Social engineering schemes often use spoofed e-mails that claim to be from legitimate businesses. The emails are designed to lead recipients to counterfeit Web sites that trick people into giving away financial data such as usernames and passwords. Other types of phishing attack vectors can include social media posts, fake banner ads, browser extensions or plug-ins.
Companies should update staff trainings and deploy real-time threat intelligence systems to guard against the growing identity theft technique known as “business e-mail compromises,” or BECs. In a BEC attack, the scammer targets employees who have access to company finances, usually by sending them emails from fake or compromised email accounts, which is known as a spear-phishing attack.

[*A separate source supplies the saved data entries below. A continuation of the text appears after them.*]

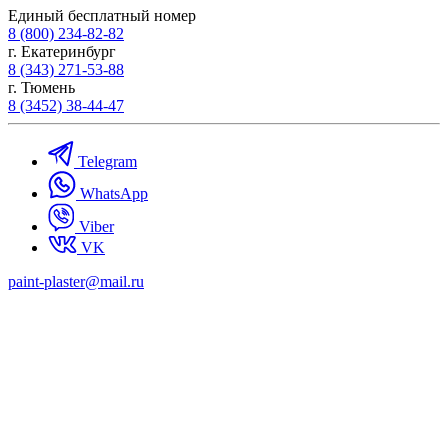
Единый бесплатный номер
8 (800) 234-82-82
г. Екатеринбург
8 (343) 271-53-88
г. Тюмень
8 (3452) 38-44-47
Telegram
WhatsApp
Viber
VK
paint-plaster@mail.ru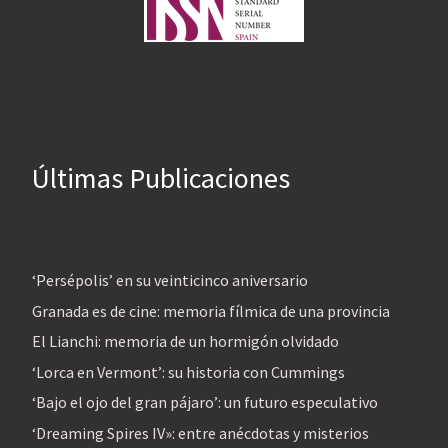
Últimas Publicaciones
‘Persépolis’ en su veinticinco aniversario
Granada es de cine: memoria fílmica de una provincia
El Lianchi: memoria de un hormigón olvidado
‘Lorca en Vermont’: su historia con Cummings
‘Bajo el ojo del gran pájaro’: un futuro especulativo
‘Dreaming Spires IV»: entre anécdotas y misterios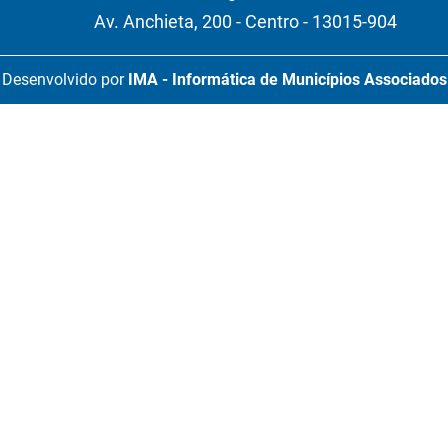
Av. Anchieta, 200 - Centro - 13015-904
Desenvolvido por
IMA - Informática de Municípios Associados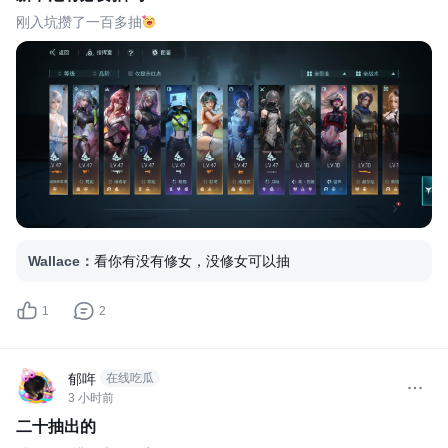
击》现已公测定档 5 月 15 日，即将正式
刚入坑攒了一百多抽
与大家见面！ 从最初构想到正式与大家
见面，我们始终想做的，是一款真正打出
自己风格的游戏——它要有足够鲜明的审
美表
Wallace
：
看你有没有修女，没修女可以抽
1
2
郁哖
在线吃瓜
3 小时前
二十抽出的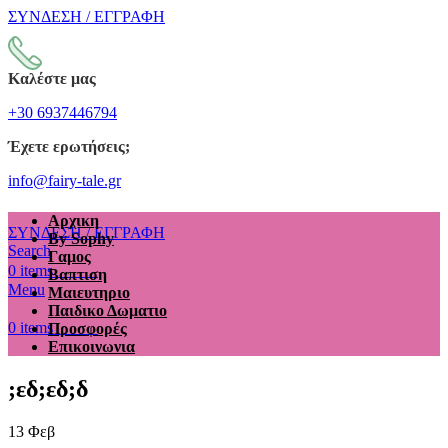
ΣΥΝΔΕΣΗ / ΕΓΓΡΑΦΗ
Καλέστε μας
+30 6937446794
Έχετε ερωτήσεις;
info@fairy-tale.gr
Αρχικη
ΣΥΝΔΕΣΗ / ΕΓΓΡΑΦΗ
By Sophy
Search
Γαμος
€
0.00
0
items
Βαπτιση
Menu
Μαιευτηριο
Παιδικο Δωματιο
€
0.00
0
items
Προσφορές
Επικοινωνια
;εδ;εδ;δ
13
Φεβ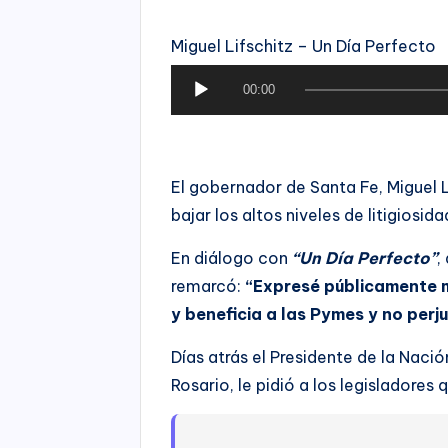
Miguel Lifschitz – Un Día Perfecto
R
00:00
e
p
r
El gobernador de Santa Fe, Miguel L
o
bajar los altos niveles de litigiosida
d
u
En diálogo con
“Un Día Perfecto”
,
c
remarcó:
“Expresé públicamente m
t
y beneficia a las Pymes y no perj
o
Días atrás el Presidente de la Naci
r
Rosario, le pidió a los legisladores 
d
e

SaaS and webmail sites remained the biggest phishing targets in the second quarter. Phishers harvest credentials to those types of sites and then use them to perpetrate BEC attacks and to penetrate corporate SaaS accounts.
BEC scammers are not picky. They are known to target both large and small companies, causing aggregate losses in the billions of dollars. The bad guys usually impersonate a company employee or other trusted party to fool an unwitting co-worker into sending money such as a wire transfer to a bank account controlled by the criminal. Sometimes these attacks may also involve malware.
Before launching a spear-phishing attack, some sneaky attackers will spend weeks silently surfing around a compromised organization’s network to study the organization’s vendors, billing system, and even the CEO’s style of communication.